微かに聞こえるピアノの音に鼻歌を合わせながら廊下を進む。
と、その時。ウォーレンの執務室の前に佇む長身が目に映った。
(誰だ…?)
モデルのような長い手足。全身黒づくめで、洒落た薄いコートを羽織っている。紺碧の長髪を一つに縛っているが、体格からして男性のようだ。
顔は見えないが、明らかにここの使用人ではない。
「あんた、どちらさま?」
番犬モードの低い声。
執務室の扉をノックしようとしていた彼の手が止まる。
振り返った彼は、思ったよりも歳上だった。三十代半ばだろうか。スッと通った鼻筋と長いまつ毛。見惚れるような色気のある男性が、紺碧の瞳を細めた。
「ん…?随分と鋭い視線だな。君は?」
「俺は、この家の用心棒です。旦那様に何か御用ですか?」
「あぁ。野暮用があってね。そんな警戒するな。ここの旦那とは旧友の仲だ。」
怪しい。
ダンレッドは、じとっ!と男を見つめる。
気怠げで飄々とした彼は、不思議な雰囲気を纏っていた。彼の言動にどこか既視感があるように感じるが、明らかに初対面である。

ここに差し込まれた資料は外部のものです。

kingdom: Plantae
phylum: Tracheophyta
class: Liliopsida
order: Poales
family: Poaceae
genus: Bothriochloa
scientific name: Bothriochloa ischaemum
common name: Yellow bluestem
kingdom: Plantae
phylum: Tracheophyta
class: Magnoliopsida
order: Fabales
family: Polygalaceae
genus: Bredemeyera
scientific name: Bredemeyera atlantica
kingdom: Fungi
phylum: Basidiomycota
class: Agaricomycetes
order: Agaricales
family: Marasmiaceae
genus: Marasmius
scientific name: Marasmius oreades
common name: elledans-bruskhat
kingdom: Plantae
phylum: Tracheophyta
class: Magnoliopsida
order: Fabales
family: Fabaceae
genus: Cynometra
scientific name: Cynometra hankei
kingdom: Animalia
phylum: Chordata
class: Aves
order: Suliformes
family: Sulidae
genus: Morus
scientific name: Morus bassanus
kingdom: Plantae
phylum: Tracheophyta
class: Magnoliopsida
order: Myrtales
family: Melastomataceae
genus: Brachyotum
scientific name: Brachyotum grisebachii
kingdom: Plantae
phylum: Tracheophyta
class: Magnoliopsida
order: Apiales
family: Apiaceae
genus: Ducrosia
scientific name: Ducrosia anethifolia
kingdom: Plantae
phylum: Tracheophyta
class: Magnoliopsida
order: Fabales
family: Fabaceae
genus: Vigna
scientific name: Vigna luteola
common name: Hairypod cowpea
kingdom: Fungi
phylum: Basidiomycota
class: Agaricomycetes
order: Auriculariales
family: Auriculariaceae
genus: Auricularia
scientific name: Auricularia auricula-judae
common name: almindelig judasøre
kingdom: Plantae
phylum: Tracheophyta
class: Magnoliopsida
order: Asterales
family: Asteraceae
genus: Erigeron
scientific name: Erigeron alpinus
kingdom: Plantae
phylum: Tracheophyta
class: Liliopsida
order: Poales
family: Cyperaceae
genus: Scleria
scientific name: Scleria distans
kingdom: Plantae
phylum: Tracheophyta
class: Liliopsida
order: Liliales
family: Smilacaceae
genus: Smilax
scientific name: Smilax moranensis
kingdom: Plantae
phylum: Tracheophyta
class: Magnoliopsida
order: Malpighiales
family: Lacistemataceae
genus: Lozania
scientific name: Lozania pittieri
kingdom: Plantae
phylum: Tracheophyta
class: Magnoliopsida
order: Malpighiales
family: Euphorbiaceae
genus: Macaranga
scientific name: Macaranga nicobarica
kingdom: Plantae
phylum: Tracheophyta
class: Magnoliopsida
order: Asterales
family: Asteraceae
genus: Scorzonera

この屋敷にはメイドに声をかけて入って来たようだが、手ぶらなことから仕事仲間ではないらしい。ウォーレンと接点があるようにも見えない。
不信感を露わにするダンレッドは、上目遣いで男を睨んだ。
「ふぅん…。お兄さんの名前は?」
「はは。名乗るような者ではないよ。」
と、次の瞬間。
ダンレッドの薔薇色の瞳が、鈍く光る。